金属労組現代重工業支部によれば、5日に発生した産災死亡事故は、下請け業者のA社がクレーン作業をしている間に発生した。現代重工業は2016年のリストラ計画によって、クレーンの整備運営・建設装備部門などを分社して、子会社のモスを設立した。A社はこのモスと契約して、この日もクレーン作業をしていた。

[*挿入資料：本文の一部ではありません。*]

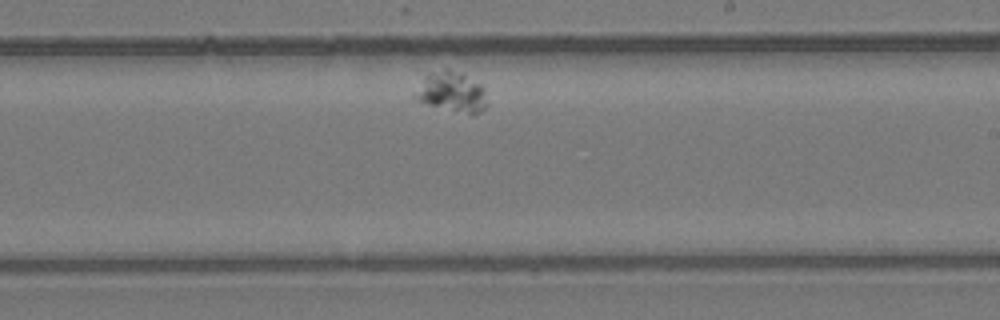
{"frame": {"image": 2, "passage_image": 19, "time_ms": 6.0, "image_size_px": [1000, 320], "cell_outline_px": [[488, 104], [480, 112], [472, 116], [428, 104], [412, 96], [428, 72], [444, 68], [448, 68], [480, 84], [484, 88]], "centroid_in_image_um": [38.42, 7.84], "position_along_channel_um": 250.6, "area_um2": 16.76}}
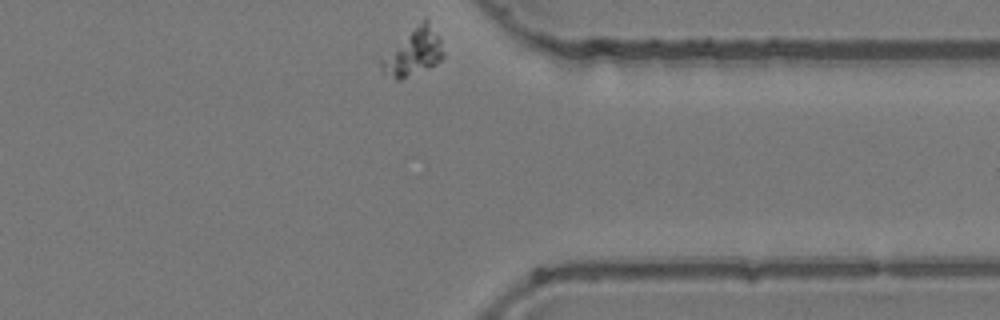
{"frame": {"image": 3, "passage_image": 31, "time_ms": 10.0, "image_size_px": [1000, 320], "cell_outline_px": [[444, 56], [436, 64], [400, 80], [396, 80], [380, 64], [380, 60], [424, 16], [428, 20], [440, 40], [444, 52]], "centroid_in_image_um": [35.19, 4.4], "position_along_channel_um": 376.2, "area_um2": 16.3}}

現代重工業の労働者はクレーン作業が行われている場所を、時限爆弾を抱えて働く現場だと呼ぶ。元請けが運用する標準作業指導書と、モスの下請け会社の標準作業指導書の内容が違っていて、業務の混乱が少なからず発生しているということだ。例えば、元請けは必須安全措置を具体的に明示して義務化しているが、下請けは省略したりしている。

今回の事故現場のクレーン作業は、元請けが知らないうちに行われたという疑惑も出ている。支部の関係者は「金曜日の元請けの作業計画にはクレーン作業はなかったのに実際には行われ、作業配置が正しく行われなかったために、元・下請けの混在作業中に事故が発生したと判断する」とし、「クレーンが正しく固定されていない鉄板を持ち上げて、溶接作業の準備をしていた労働者を襲った」と説明した。「亡くなった労働者はわけが分からないまま、青天の霹靂に遭って殺された」と残念がった。

現代重工業は労使合意により、8日は生産現場と支援部での作業を中止する。支部は同日午前に、事故が発生した現場で追悼集会を開く。9日には労使が緊急産業安全保健委員会を開催して、事故原因と対策などを議論する。

5日午前、現代重工業蔚山造船所の大組み立て1工場で溶接作業の準備をしていたG(42)さんは、クレーンで移動してきた重さ2.6トンの鉄板に挟まれ、現場で亡くなった。この会社で発生した今年初めての重大災害だ。昨年は当直勤務中だった労働者が溺死しているのが発見されるなど、元・下請け労働者5人が亡くなる事故が起こった。